=== WORK ORDER ===
Beginning with the first entry, set down each one exactly as shown.

DATA EXTRACT Start Marker

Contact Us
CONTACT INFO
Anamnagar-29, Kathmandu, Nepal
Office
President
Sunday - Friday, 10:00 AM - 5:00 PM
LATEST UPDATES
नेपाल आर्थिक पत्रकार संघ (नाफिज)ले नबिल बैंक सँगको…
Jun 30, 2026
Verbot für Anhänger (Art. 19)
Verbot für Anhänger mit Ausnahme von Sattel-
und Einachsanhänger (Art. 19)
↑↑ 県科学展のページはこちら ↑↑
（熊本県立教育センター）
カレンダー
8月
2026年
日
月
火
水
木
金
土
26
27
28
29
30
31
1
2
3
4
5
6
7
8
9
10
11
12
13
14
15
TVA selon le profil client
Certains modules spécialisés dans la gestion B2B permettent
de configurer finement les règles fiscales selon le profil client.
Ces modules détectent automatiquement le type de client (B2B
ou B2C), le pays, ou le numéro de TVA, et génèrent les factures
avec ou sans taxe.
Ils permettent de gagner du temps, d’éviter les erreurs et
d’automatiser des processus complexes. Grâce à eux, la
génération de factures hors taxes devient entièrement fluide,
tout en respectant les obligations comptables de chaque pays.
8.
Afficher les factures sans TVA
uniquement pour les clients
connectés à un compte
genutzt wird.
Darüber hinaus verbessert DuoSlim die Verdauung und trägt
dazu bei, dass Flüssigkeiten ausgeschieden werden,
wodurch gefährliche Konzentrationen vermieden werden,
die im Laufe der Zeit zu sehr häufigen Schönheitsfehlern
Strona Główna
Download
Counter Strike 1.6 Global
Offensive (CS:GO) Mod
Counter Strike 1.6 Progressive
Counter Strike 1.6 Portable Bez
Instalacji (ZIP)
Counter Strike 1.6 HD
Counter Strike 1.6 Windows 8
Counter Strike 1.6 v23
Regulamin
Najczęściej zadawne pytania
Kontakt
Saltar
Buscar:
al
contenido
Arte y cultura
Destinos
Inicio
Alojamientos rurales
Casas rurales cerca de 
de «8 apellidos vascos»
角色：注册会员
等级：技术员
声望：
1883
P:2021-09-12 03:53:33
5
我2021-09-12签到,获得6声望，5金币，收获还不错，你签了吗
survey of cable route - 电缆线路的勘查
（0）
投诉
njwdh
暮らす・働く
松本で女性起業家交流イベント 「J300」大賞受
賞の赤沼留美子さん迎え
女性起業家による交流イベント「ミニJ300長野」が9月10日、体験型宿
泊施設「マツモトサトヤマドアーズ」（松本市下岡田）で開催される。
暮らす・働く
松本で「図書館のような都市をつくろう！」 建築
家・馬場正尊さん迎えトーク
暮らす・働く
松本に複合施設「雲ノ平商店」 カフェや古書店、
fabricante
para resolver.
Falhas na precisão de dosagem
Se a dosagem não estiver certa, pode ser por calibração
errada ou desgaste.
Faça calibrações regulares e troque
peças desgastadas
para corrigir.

DATA EXTRACT End Marker

=== ANSWER FOR THIS EXERCISE ===
Contact Us
CONTACT INFO
Anamnagar-29, Kathmandu, Nepal
Office
President
Sunday - Friday, 10:00 AM - 5:00 PM
LATEST UPDATES
नेपाल आर्थिक पत्रकार संघ (नाफिज)ले नबिल बैंक सँगको…
Jun 30, 2026
Verbot für Anhänger (Art. 19)
Verbot für Anhänger mit Ausnahme von Sattel-
und Einachsanhänger (Art. 19)
↑↑ 県科学展のページはこちら ↑↑
（熊本県立教育センター）
カレンダー
8月
2026年
日
月
火
水
木
金
土
26
27
28
29
30
31
1
2
3
4
5
6
7
8
9
10
11
12
13
14
15
TVA selon le profil client
Certains modules spécialisés dans la gestion B2B permettent
de configurer finement les règles fiscales selon le profil client.
Ces modules détectent automatiquement le type de client (B2B
ou B2C), le pays, ou le numéro de TVA, et génèrent les factures
avec ou sans taxe.
Ils permettent de gagner du temps, d’éviter les erreurs et
d’automatiser des processus complexes. Grâce à eux, la
génération de factures hors taxes devient entièrement fluide,
tout en respectant les obligations comptables de chaque pays.
8.
Afficher les factures sans TVA
uniquement pour les clients
connectés à un compte
genutzt wird.
Darüber hinaus verbessert DuoSlim die Verdauung und trägt
dazu bei, dass Flüssigkeiten ausgeschieden werden,
wodurch gefährliche Konzentrationen vermieden werden,
die im Laufe der Zeit zu sehr häufigen Schönheitsfehlern
Strona Główna
Download
Counter Strike 1.6 Global
Offensive (CS:GO) Mod
Counter Strike 1.6 Progressive
Counter Strike 1.6 Portable Bez
Instalacji (ZIP)
Counter Strike 1.6 HD
Counter Strike 1.6 Windows 8
Counter Strike 1.6 v23
Regulamin
Najczęściej zadawne pytania
Kontakt
Saltar
Buscar:
al
contenido
Arte y cultura
Destinos
Inicio
Alojamientos rurales
Casas rurales cerca de 
de «8 apellidos vascos»
角色：注册会员
等级：技术员
声望：
1883
P:2021-09-12 03:53:33
5
我2021-09-12签到,获得6声望，5金币，收获还不错，你签了吗
survey of cable route - 电缆线路的勘查
（0）
投诉
njwdh
暮らす・働く
松本で女性起業家交流イベント 「J300」大賞受
賞の赤沼留美子さん迎え
女性起業家による交流イベント「ミニJ300長野」が9月10日、体験型宿
泊施設「マツモトサトヤマドアーズ」（松本市下岡田）で開催される。
暮らす・働く
松本で「図書館のような都市をつくろう！」 建築
家・馬場正尊さん迎えトーク
暮らす・働く
松本に複合施設「雲ノ平商店」 カフェや古書店、
fabricante
para resolver.
Falhas na precisão de dosagem
Se a dosagem não estiver certa, pode ser por calibração
errada ou desgaste.
Faça calibrações regulares e troque
peças desgastadas
para corrigir.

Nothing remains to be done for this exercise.